Track 5- "The Right Time" is a blues classic credited to Jewish record executive Herman Lubinsky aka Lew Herman, who was apparently known as an arrogant prick. Before the Animals recorded the tune, blues pianist Roosevelt Skyes had a hit with the "The Night Time is The Right Time (same tune) in 1938, as did Big Bill Broonzy. Nappy Brown also recorded the tune in 1957, which inspired Ray Charles to record his classic version in 1958! The Animals do a solid job on the track. The song features a call and response between Burdon and the backup singers, who annoyingly sing "night and day" repeatedly. The lyrics talk about making love during the night and the day. Sounds great, if not a little exhausting! (*+)

Track 6- "Talkin' Bout You" Is a hard-driving rhythm and blues written by the legendary Ray Charles. In the song, the Animals showcase that they can clap and repeat "talking like you" a lot! They also incorporated the Isley Brothers' "Shout!" the final song of nearly every wedding. The music is characterized by the "clap "rhythm of Drummer John Steel and the walking bass patterns of Chas Chandler.

Side 2

Track 1- "Around and Around" was written by the great early rocker Chuck Berry as a B side to his hit "Johnny B. Good" in 1959. Lyrically the song is about "rockin'," which was a code word for "screwin'." It's almost always about sex. Chandler plays a pretty hard-driving bass line at times, and keyboardist Alan Price plays some solid solos and compin' patterns. The tune is hard driving.

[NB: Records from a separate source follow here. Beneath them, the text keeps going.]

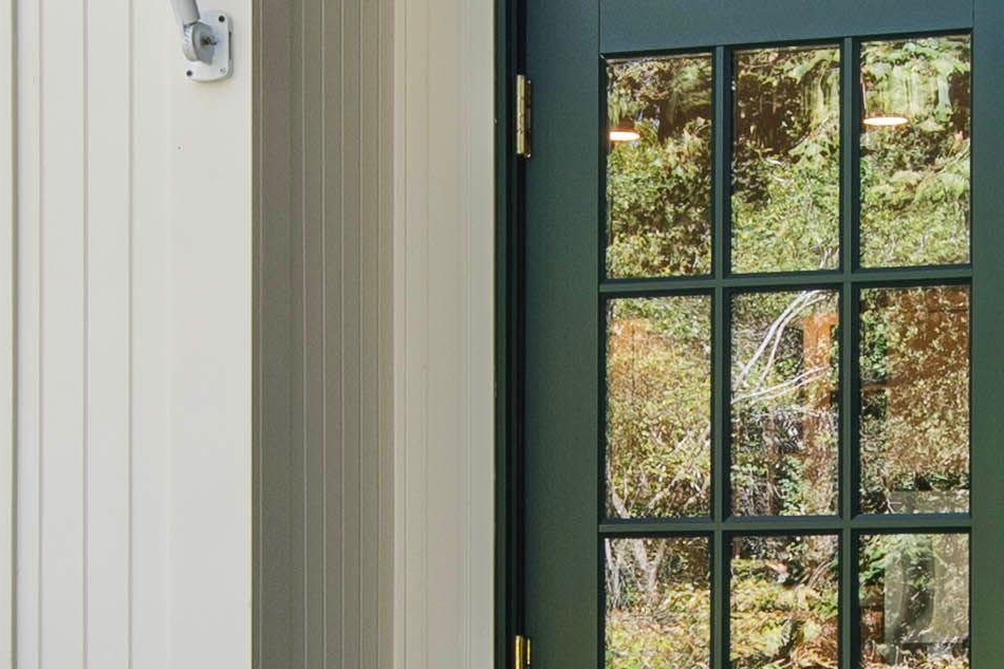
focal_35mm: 104
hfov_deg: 19.5
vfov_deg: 13.0
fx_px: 2900
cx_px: 758
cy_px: 664
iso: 100
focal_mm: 12
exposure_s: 1/6
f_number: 9
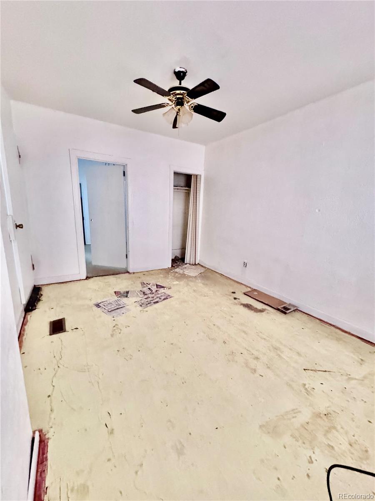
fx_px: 202
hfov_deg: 85.7
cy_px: 250
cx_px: 188
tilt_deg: -12.0
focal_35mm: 14
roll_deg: -1.6
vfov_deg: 102.1
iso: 1250
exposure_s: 1/60
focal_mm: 2.22
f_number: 2.2
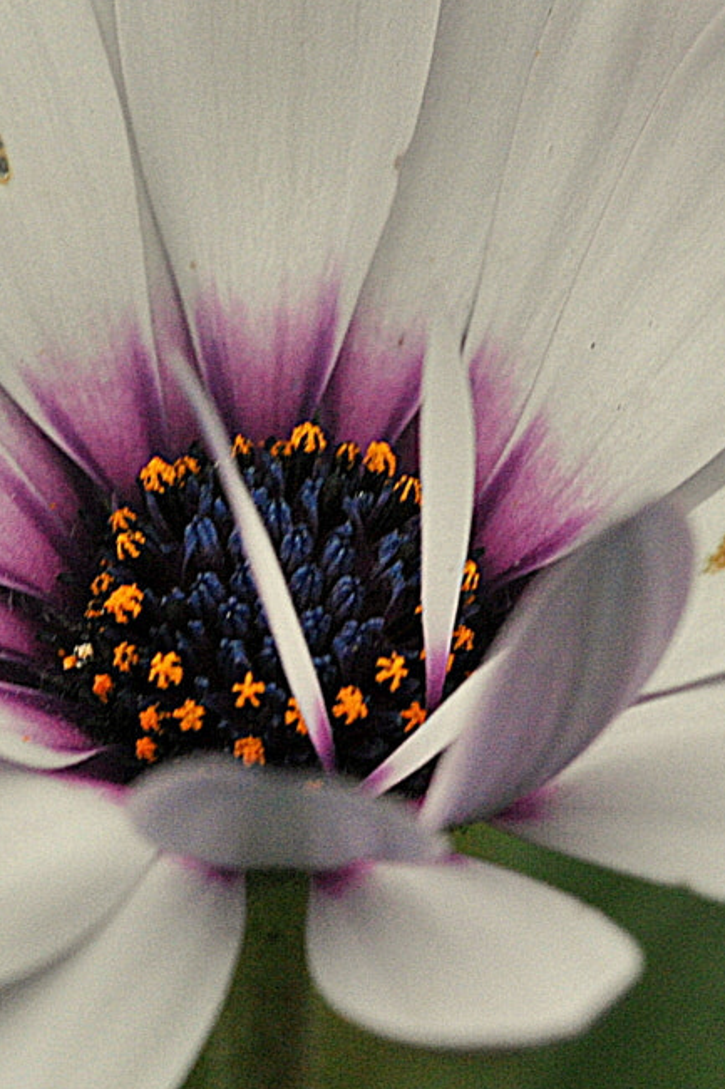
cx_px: 255
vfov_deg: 5.6
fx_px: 11152
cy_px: 510
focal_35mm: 369
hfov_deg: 3.7
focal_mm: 150
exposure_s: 1/640
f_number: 13
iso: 3200
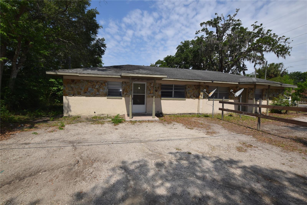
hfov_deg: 100.4
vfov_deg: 77.3
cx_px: 154
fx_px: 128
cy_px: 102
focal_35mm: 15
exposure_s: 1/200
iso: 100
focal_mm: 10
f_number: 11
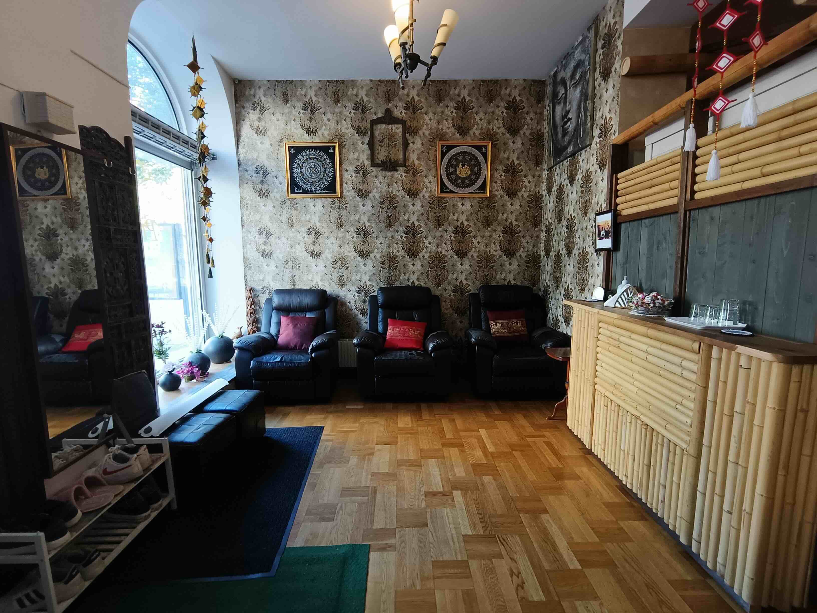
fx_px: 378
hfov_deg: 94.5
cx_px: 408
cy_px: 306
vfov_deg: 78.1
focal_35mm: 16
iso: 400
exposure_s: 1/30
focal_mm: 1.68
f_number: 2.2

Track 2- "I'm In Love" was written by Fats Domino and Dave Bartholomew. The single was a number-one R&B hit for Domino in 1956. The song is about being in love, and the lyrics are as simple as you can get. A second grader could have written it. It's simple, and it works.

Track 3- "Gonna Send You Back To Walker" is a Johnnie Mae Matthews composition. Matthews, the "Godmother of Detroit Soul," was the first African American woman to own her record label. This is one of the better songs on the album. The song is about a girl from Walker, Texas, who has moved with her man to the big city. City life doesn't suit her or their relationship, so the narrator will send her back to Walker. Take notice of Valentine's guitar work; it's sloppy yet works.

Track 4- "Memphis, Tennessee," was written by Chuck Berry in 1958. The song is about a guy who calls an operator looking for Marie from Memphis. They lived together, but Marie's mother disapproved, so they split. In the beginning, it appears that Marie is the narrator's love, but as the song reaches its final verse, it becomes apparent that Marie is his six-year-old daughter.

Track 5- "I'm Mad Again" is a great slow blues by legend John Lee Hooker. The lyrics talk about helping out a friend in need, and after giving him a place to live and a car to borrow, he was also borrowing the narrator's wife! What a prick. Naturally, the narrator is "mad." He lists other people he is "mad like," including Al Capone, boxer Sonny Liston, and Cassius Clay, aka (Mohammad Ali). The narrator contemplates "drowning" or "shooting" his friend. No decision is made, but it's clear he won't invite his friend to Thanksgiving. The guitar solo and keyboard work on the track is passionate and filthy, but in a good way. (*)

Track 6- "I've Been Around" is another Fats Domino tune. The narrator has been around, and he finally "found a love that's true." The song is a little "bubblegummy." The tune is short, sweet, and lame. The Animals made a wrong choice with this one.


The Animals put the group on the road to stardom. Showcasing one of the most impactful and raunchier-sounding British Invasion bands. It also introduced the wider public to one of the greatest American folk songs, "The House of The Rising Sun." Awards (Rock and Roll Hall Of Fame.)